TOSEM21

On the Interaction between Test-Suite Reduction and Regression-Test Selection Strategies

Abstract

Unit testing is one of the most established and practically applicable quality-assurance techniques in modern software development work-flows. One major advantage of unit testing as compared to more heavy-weight
techniques is the arbitrarily adjustable trade-off between efficiency (i.e., testing effort) and effectiveness (i.e., fault-detection probability). To this end, a variety of testing strategies have been proposed to exploit, and explicitly control, this trade-off. In particular, test-suite reduction techniques are concerned with reducing the number of (presumably redundant) test cases in a test suite while testing a single program version. Regressiontest selection strategies are concerned with a similar goal, yet focusing on the selection of test cases for consecutive program revisions. As a consequence, both kinds of strategies may potentially influence—or even obstruct— each others’ performance in various ways. For instance, test cases discarded during test-suite reduction for a particular program version may become relevant again during regression-test selection after a program revision, and vice versa. Hence, how to find a suitable combination of both strategies leading to a reasonable efficiency/effectiveness trade-off throughout the entire version history of a program is an open question. The goal of this paper is to gain a better understanding of the potential interactions between both kinds of unit-testing strategies with respect to efficiency and effectiveness. To this end, we present a configurable experimental evaluation framework for automated unit-testing of C programs comprising different strategies for test-suite reduction and as regression-test selection and possible combinations thereof. We apply this framework to a collection of subject systems, delivering several crucial insights: (1) test-suite reduction has almost always a negative impact on the effectiveness of regression-test selection, yet a positive impact on efficiency and (2) test cases revealing to testers the effect of program modifications between consecutive program versions are far more effective than test cases simply covering modified code parts, yet causing much more testing effort.

Supplementary Data

ArtifactDownload
RegreTS1, 2, 3, 4
Results1, 2, 3
TestCovzip

The zip files for RegreTS contain the test-case generation framework used for generating the test suites as explained in "Reproduction of Results".
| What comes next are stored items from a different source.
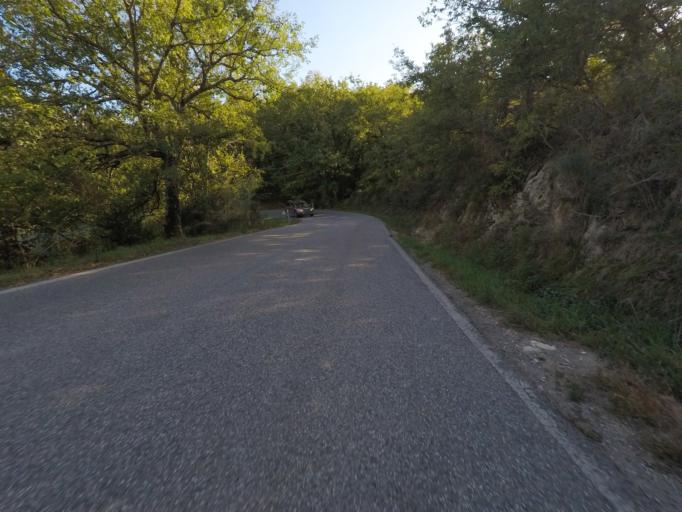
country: IT
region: Tuscany
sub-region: Provincia di Siena
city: Radda in Chianti
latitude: 43.4784
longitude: 11.3698
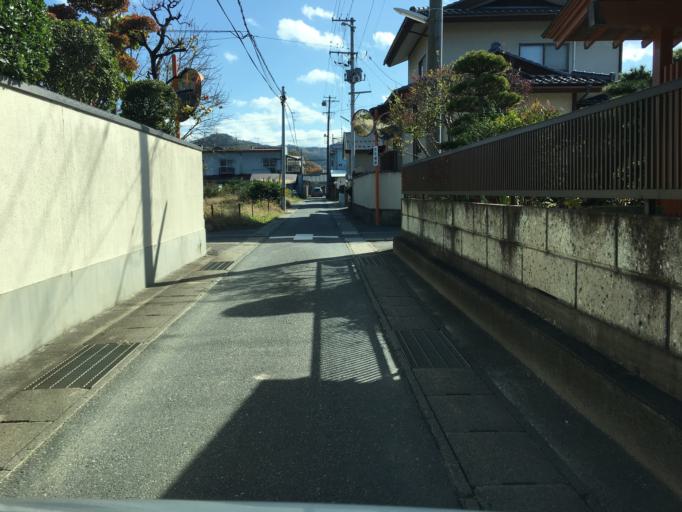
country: JP
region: Fukushima
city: Fukushima-shi
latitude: 37.7853
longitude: 140.5029
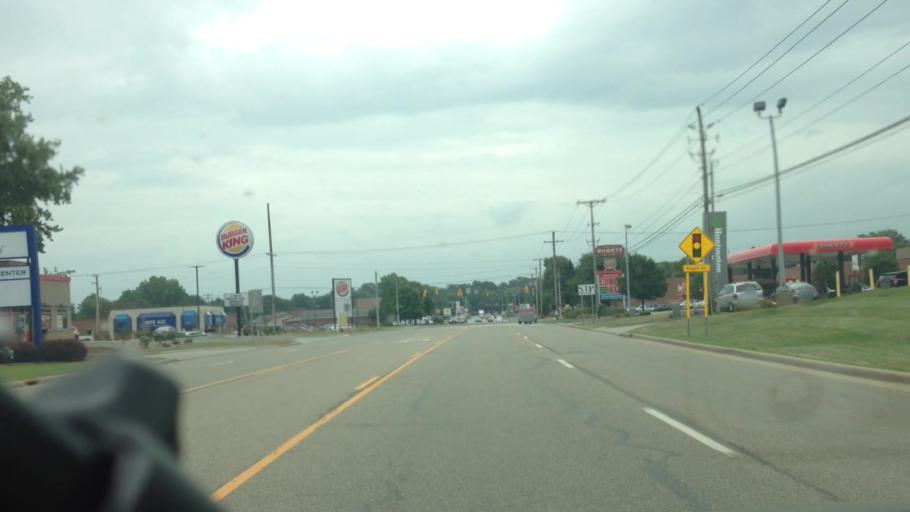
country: US
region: Ohio
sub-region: Stark County
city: North Canton
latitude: 40.8330
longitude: -81.4261
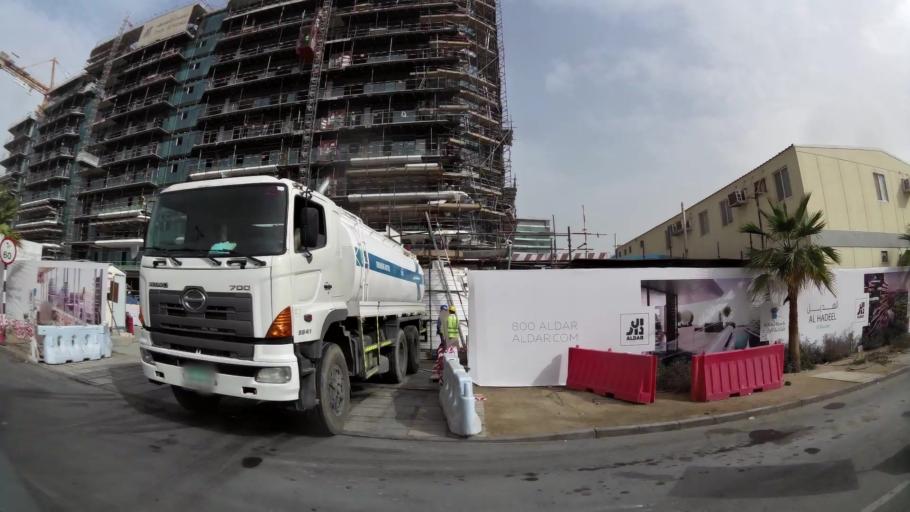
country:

The zip files for Results contains all results, as well as files with the results for each test-suite and the aggregated results for each strategy.

Additionally, the programs used for creating traversing and revealing test-cases are in the corresponding folders (i.e., traversing and compare folders), and the program used to check if the test-suite actually managed to find the bug is present in the corresponding "check" folders.

Lastly, the zip files for TestCov contain the test-suite validator TestCov, which is used for reducing the test-suites and checking if the test-suites find the corresponding bugs.

Reproducing the Results

To create a test-suite for a given comparator-program (traversing or revealing) RegreTS needs to be unpackaged and executed with the following call:

  • scripts/cpa.sh tigertestcomp20 -setprop "tiger.testSuiteFolder=pathToTestSuite" -setprop "tiger.fqlQuery=query" -setprop "tiger.numberOfTestCasesPerGoal=NRT" -benchmark -heap 15000M pathToProgram

where

  • pathToProgram is the path to the comparator-program
  • pathToTestSuite is the path for the resulting test-suite
  • query is either "Goals:G1" for revealing comparator-programs (in the "compare" folders) or  "GoalRegex:.*_CHANGE_.*" for traversing
  • NRT is the number of test-cases created per goal

This step should be repeated for each comparator-program of the current subject system and the test-suites of prior versions merged into the test-suites of later versions (to re-use the prior generated test cases).

The resulting test-suite can then be reduced by calling TestCov with the following parameters:

  • python3 bin/testcov --goal goalFile --test-suite testsuite.zip --timelimit-per-run 30 --reduction reductionStrategy --no-plots program

where

  • goalFile is the corresponding goalFile in the TestCov folder (either goal_traversing.prp or goal_revealing.prp)
  • testsuite.zip is the zipped test-suite previously generated
  • reductionStrategy if either DIFF, ILP or FAST_PP
  • program is the comparator-program the test-suite was generated on

The result will be a reduced test suite.

To check wether a test-suite finds the correspding bug, call TestCov as follows:

  • python3 bin/testcov --goal goal_revealing.prp --test-suite testsuite.zip --timelimit-per-run 30 --no-plots checkProgram

where

  • testsuite.zip is the corresponding test suite
  • checkProgram is the comparator-program (with the same version number as the comparator-program the test-suite was generated on) which compares the bugged and the original version (in the "check" folder).